The upheaval that followed the death of Freddie Gray in April 2015 had an undeniable effect on the political career of Mayor Stephanie Rawlings-Blake.
Just as she was getting ready for a re-election campaign against her predecessor, she decided to leave public office. She will have been in Baltimore city government for 21 years when her term ends in December.
But Rawlings-Blake was already facing challenges before the unrest.
One indication came when she was introduced at Gray’s funeral a received a half-hearted round of applause. Former Mayor Sheila Dixon received cheers and applause that lasted more than 30 seconds.
Retired Johns Hopkins University Political Science Professor Matthew Crenson says the crowd was speaking more to Rawlings-Blake than to Dixon.
“I think they were saying whatever Sheila may have done, we felt that the city was doing well then,” says Crenson, who adds Dixon has a better public image than Rawlings-Blake, despite being forced from office in a corruption scandal.
“What Dixon did was to project the image of an energetic, effective mayor,” he says. “It’s what Rawlings-Blake seems to be incapable of doing.”
John Willis, a political science professor at the University of Baltimore, says a mayor’s public image, built through radio, television and newspaper reports, helps build public trust.
“The media is an important part of building that relationship between the public and whatever office you hold,” he says.
Rawlings-Blake declined to comment through her assistant Lindsay Hill. Hill said neither the mayor nor her spokesman, Howard Libit, felt comfortable answering questions regarding her critics.
Mayor vs. the media
Rawlings-Blake has been combative at times with the media.
Two years ago, she rebuked a reporter for asking her about homicide clearance rates when she was announcing a drop in homicides for the first half of 2014.
“I know it’s very difficult for you to see any positive news in what we’re doing; you are very glass half empty,” she said.
When asked about about complaints her administration favored downtown development over revitalizing neighborhoods, she said “I’m sick of people asking questions that don’t make sense.”
Willis says fighting the media is not helpful for a mayor trying to achieve a policy objective.
“There may be members of the public that agree with you, but in terms of accomplishing your objectives, it ultimately is going to harm your objectives,” he says.
The public view
Critics also have complained that Rawlings-Blake is aloof and projects no sense of urgency.
“Where’s our mayor?” Sandtown resident Sheila Conway asked during protests outside of the Western District Police Station last year. “Where she at?

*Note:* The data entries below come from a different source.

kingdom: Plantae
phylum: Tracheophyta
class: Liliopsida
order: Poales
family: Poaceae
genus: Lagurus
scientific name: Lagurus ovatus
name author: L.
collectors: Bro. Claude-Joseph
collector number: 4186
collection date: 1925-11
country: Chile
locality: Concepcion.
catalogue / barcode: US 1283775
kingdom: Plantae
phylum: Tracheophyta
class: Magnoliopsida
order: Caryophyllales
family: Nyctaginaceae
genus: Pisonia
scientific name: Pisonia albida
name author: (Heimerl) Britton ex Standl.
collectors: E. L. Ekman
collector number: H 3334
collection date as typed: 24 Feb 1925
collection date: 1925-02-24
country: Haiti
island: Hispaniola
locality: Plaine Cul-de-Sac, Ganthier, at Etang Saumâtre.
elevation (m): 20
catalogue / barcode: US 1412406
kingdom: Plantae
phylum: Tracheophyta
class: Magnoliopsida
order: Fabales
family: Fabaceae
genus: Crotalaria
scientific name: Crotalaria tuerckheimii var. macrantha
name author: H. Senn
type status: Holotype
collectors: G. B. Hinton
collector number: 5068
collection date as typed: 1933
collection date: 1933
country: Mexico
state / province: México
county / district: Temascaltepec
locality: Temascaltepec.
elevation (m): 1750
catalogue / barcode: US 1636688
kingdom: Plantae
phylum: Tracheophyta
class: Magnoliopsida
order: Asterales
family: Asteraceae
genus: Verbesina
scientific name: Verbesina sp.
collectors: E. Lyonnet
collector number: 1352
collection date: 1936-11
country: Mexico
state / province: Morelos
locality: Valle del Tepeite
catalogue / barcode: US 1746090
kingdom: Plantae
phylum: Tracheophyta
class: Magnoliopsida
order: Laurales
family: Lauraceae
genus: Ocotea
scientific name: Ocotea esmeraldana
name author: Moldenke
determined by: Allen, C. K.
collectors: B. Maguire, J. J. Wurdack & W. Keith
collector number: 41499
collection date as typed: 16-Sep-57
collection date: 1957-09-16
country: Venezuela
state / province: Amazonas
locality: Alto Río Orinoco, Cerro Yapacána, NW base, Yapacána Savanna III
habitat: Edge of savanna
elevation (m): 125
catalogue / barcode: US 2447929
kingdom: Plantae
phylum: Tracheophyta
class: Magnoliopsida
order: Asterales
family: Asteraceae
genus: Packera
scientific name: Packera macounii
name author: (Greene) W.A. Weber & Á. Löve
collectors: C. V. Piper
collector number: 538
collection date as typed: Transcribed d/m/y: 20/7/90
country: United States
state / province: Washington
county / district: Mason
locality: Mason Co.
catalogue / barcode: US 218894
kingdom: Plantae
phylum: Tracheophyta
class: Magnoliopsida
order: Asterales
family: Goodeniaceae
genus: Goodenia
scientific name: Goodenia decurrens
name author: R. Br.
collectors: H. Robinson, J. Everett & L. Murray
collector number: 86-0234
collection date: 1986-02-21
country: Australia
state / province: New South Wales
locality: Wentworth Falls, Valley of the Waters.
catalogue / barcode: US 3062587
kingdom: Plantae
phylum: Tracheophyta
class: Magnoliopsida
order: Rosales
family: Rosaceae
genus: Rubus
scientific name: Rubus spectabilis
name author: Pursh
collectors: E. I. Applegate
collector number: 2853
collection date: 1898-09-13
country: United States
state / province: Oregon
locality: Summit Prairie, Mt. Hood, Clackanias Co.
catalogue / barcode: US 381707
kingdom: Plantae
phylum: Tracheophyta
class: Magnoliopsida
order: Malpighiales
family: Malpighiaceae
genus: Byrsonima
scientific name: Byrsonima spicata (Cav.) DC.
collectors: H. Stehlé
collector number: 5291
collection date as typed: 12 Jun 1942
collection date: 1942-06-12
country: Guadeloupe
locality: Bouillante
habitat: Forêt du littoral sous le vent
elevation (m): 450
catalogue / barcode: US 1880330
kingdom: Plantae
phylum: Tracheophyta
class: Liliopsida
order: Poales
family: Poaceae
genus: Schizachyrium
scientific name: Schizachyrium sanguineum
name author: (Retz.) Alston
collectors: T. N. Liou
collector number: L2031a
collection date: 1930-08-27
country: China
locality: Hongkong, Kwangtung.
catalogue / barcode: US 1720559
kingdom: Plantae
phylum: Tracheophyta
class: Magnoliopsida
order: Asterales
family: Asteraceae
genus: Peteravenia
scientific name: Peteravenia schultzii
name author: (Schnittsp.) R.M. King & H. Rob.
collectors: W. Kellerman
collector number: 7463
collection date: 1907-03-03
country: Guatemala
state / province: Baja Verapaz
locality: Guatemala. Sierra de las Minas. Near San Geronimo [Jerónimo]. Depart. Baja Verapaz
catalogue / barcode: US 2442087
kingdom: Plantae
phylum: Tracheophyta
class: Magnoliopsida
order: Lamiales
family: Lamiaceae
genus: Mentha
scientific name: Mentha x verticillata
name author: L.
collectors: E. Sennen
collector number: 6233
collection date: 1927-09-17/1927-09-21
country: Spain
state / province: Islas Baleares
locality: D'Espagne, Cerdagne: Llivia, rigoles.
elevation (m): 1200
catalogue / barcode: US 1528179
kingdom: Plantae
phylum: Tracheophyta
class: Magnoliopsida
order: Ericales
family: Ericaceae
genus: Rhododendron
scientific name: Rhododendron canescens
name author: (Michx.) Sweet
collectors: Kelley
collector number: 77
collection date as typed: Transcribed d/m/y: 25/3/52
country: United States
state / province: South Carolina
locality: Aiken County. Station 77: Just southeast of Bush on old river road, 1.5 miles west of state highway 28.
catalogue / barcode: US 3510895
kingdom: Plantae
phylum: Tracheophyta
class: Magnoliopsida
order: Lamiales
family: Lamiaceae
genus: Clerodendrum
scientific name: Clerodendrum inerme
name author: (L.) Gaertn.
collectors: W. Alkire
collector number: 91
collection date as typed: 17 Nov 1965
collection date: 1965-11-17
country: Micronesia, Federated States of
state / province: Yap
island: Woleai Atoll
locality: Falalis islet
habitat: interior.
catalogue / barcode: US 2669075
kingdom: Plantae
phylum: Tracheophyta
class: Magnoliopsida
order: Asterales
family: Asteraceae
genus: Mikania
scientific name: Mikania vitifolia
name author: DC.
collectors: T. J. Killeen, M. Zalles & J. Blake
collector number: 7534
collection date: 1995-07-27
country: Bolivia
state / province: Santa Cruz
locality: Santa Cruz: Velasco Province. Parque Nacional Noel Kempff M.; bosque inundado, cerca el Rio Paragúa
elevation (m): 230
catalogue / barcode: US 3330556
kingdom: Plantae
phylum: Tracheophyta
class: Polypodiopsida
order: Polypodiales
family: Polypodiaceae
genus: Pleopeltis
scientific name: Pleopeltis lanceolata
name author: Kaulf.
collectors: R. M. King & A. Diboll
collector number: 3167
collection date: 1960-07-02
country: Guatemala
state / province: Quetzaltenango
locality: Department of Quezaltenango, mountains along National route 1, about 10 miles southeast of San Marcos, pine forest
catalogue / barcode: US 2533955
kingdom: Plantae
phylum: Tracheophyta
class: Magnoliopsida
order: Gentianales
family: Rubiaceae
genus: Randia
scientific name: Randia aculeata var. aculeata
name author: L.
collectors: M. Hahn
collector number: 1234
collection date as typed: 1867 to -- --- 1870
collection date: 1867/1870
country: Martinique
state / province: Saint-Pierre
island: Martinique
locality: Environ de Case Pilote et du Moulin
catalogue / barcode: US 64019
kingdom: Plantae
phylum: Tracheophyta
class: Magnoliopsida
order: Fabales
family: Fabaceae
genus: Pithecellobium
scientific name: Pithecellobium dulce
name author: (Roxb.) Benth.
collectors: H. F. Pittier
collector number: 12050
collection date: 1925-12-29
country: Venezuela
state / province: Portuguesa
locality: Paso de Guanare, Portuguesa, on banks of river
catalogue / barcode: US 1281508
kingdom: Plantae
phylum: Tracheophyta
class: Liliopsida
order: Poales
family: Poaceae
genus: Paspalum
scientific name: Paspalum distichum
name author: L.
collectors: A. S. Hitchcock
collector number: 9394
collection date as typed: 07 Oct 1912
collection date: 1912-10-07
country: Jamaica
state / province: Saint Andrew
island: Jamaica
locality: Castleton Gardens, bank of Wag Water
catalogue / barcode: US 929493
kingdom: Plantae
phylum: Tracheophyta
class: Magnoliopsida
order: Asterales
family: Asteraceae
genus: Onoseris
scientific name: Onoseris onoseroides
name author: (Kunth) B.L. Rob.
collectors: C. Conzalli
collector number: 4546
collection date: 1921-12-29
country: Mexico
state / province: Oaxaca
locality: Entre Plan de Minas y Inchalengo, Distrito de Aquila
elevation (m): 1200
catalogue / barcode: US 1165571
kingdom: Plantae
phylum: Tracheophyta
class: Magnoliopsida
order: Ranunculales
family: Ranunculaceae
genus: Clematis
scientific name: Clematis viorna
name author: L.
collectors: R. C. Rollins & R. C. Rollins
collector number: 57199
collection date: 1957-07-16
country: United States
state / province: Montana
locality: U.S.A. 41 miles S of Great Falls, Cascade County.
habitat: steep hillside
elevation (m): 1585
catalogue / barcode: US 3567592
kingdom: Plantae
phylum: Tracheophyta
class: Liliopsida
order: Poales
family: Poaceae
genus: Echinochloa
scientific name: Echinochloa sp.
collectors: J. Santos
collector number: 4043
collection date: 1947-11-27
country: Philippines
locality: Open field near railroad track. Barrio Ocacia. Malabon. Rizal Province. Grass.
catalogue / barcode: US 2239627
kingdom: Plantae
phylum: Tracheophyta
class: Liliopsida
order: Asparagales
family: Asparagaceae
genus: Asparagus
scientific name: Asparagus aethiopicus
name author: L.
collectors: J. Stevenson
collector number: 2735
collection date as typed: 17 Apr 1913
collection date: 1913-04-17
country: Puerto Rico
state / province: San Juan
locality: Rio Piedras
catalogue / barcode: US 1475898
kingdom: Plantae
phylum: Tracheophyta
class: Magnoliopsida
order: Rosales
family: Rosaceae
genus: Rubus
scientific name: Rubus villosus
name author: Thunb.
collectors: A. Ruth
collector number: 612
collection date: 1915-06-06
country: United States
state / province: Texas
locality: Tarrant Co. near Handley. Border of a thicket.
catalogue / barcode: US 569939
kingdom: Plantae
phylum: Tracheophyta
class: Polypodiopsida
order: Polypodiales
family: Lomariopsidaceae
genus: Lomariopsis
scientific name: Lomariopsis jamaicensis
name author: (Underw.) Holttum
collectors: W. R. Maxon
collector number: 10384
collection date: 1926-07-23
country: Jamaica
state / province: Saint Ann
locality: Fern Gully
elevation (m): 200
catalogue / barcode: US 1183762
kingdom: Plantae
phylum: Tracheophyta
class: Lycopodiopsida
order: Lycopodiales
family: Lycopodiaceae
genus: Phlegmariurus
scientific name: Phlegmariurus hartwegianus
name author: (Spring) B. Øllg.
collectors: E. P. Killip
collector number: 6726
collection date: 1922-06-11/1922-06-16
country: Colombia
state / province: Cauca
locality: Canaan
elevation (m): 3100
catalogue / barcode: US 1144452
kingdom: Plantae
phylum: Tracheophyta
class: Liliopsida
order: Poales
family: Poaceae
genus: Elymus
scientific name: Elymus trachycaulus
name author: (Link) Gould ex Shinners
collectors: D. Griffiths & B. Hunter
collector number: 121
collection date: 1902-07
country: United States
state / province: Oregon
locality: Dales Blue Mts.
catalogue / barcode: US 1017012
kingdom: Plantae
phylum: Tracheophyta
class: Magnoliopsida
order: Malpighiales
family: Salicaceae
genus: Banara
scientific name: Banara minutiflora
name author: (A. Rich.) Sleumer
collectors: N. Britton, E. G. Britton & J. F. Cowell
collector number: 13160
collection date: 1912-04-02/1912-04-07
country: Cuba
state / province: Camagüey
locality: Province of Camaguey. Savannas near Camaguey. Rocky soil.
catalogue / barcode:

She ain’t here.”
Ebony Diggs, of East Baltimore, who was outside a mayor’s event in Edmonson Village Tuesday, said Rawlings-Blake is disconnected with the community.
“She’s not in the community,” she said. “If you not in it, you can’t be really for it; you only see what you see.”
Her brother, Jezber Diggs, said he wants a mayor that is “not afraid of” the public.
“See how you’re standing here solo by yourself [interviewing people]?” he asked. “I don’t think she would do that; I think she is afraid of some of the public.”
Both professors Willis and Crenson say Rawlings-Blake had a perfect opportunity to prove her critics wrong during the unrest, but she missed it.
Crenson says she could have been highly visible; fitting the image of the messiah mayor that cities have long looked towards to solve problems. But that’s not her style.
“She more than most, I think, fell short of projecting that image,” Crenson says, while at the same time cautioning that projecting that image “doesn’t necessarily mean you’re accomplishing anything.”
Willis says the mayor knows the issues and has been governing. But she’s often frustrated with getting people to understand her thought process behind decisions.
“When that frustration comes through, it’s not received well by either the council or the public,” he says.
Both observers say the mayor has a mixed record when it comes to how she has governed after the riots and that history will be much kinder to her. Crenson in particular credits Rawlings-Blake for not losing a single life during the unrest.